The true significance of foreign reserve depends on the extent to which they support broader economic transformation and improve the welfare of citizens, argues FELIX OLADEJI

The recent announcement that Nigeria’s foreign exchange reserves have risen to $51.03 billion, their highest level since January 2009, has once again brought questions of economic stability and fiscal management to the forefront of national discourse. The development has been welcomed by policymakers and financial analysts as evidence of improving external balances and growing confidence in the economy. Supporters view the increase as a positive signal that recent economic reforms are beginning to yield results, while critics caution that reserve accumulation alone does not necessarily translate into broad-based economic progress. The development therefore raises an important question: does the growth in Nigeria’s foreign reserves signal a more resilient economy, or does it conceal deeper structural challenges that remain unresolved?

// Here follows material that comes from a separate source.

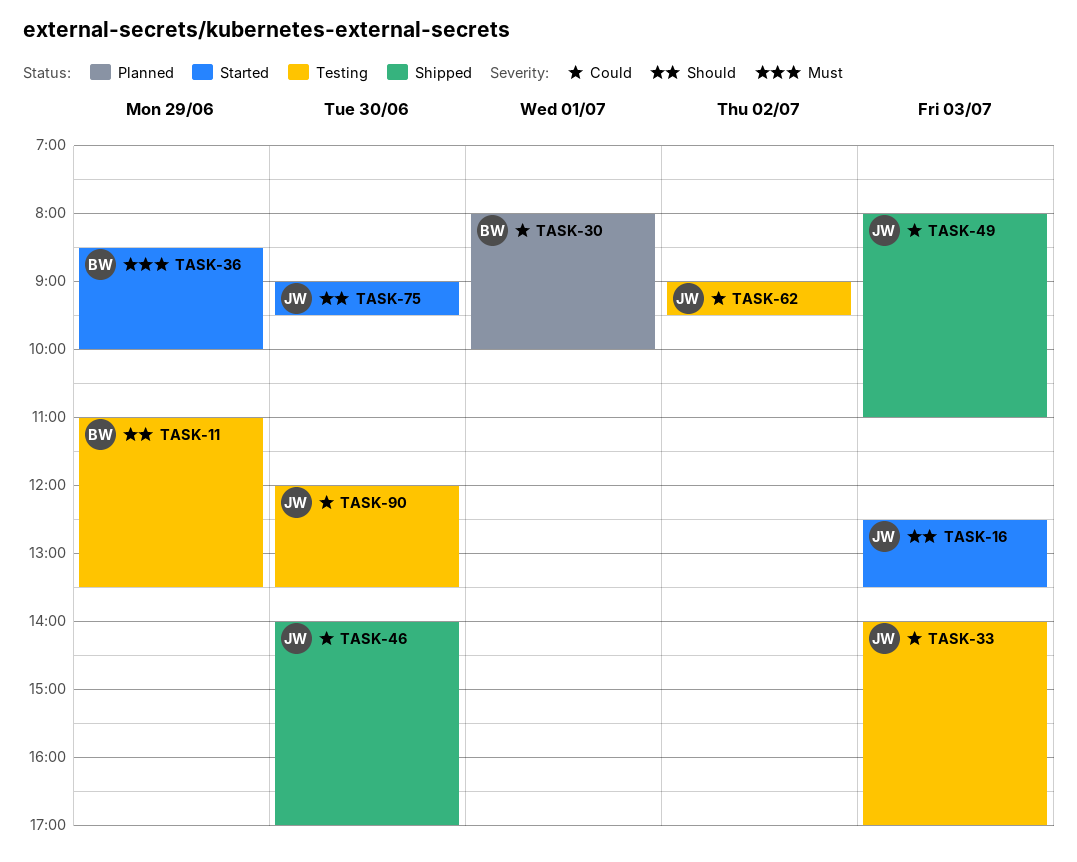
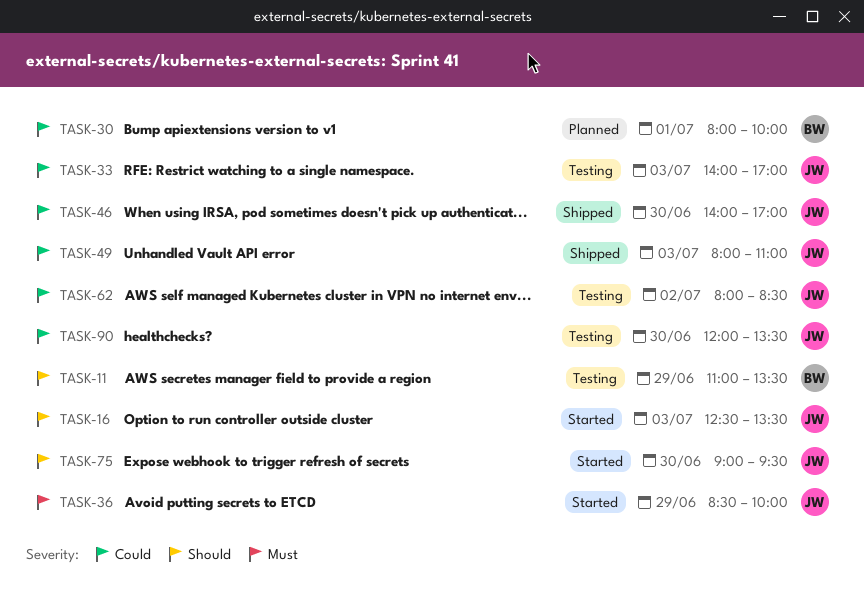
TASK-36, owner: BW -> JW
TASK-62, begins: 09:00 -> 08:00
TASK-62, ends: 09:30 -> 08:30

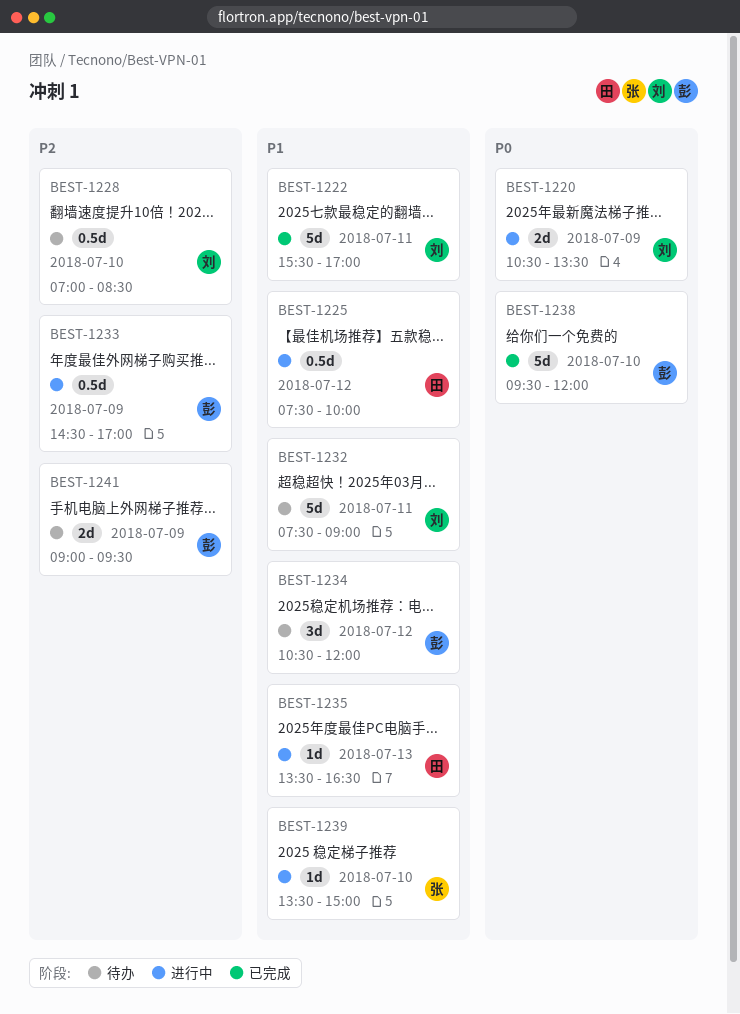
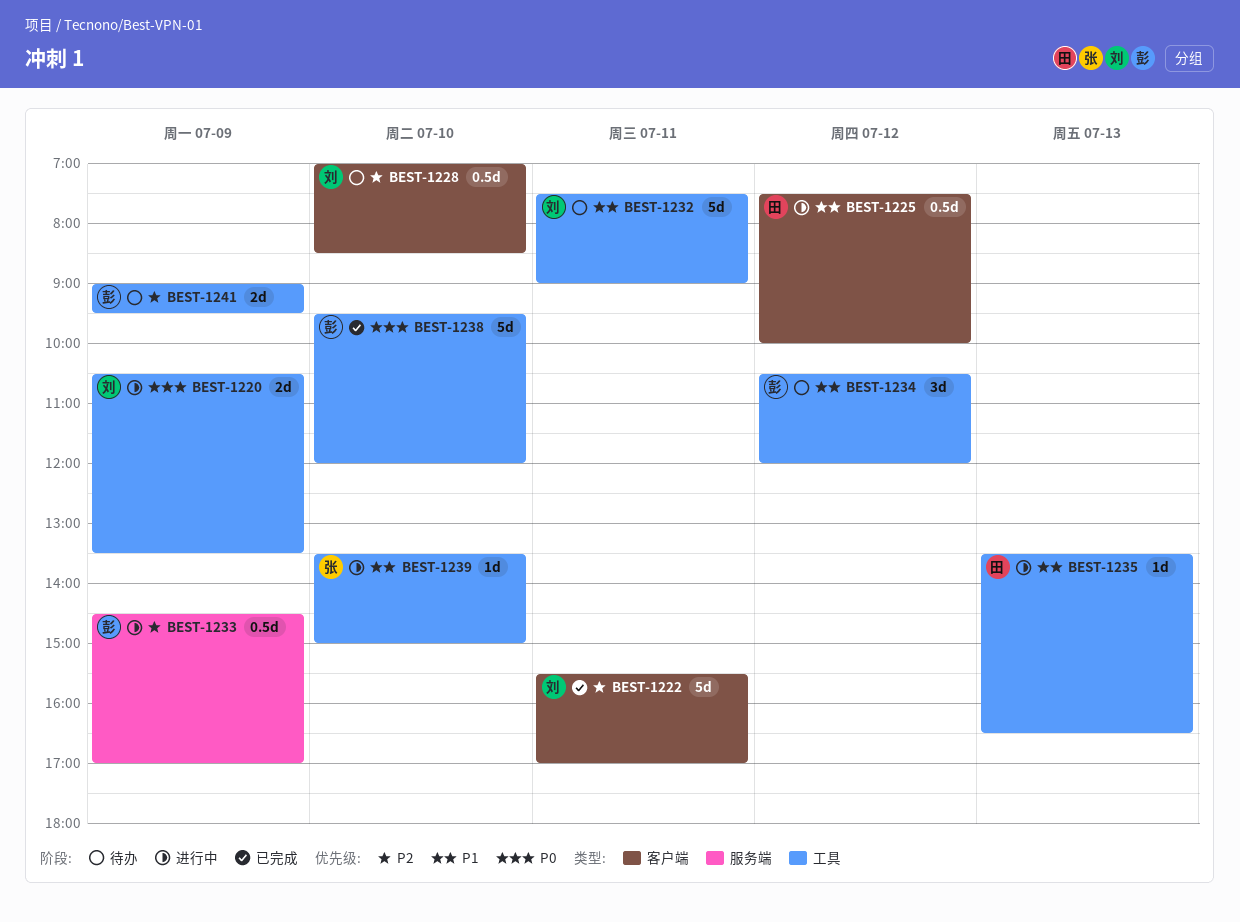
BEST-1222, priority: P1 -> P2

The argument in favor of rising foreign reserves is rooted largely in their role as a buffer against economic uncertainty. Foreign reserves constitute a country’s stockpile of external assets, typically held in major international currencies, which can be used to stabilize exchange rates, meet international obligations, and cushion the economy against external shocks. For developing economies vulnerable to fluctuations in commodity prices and global financial conditions, strong reserves are often regarded as a key indicator of economic resilience.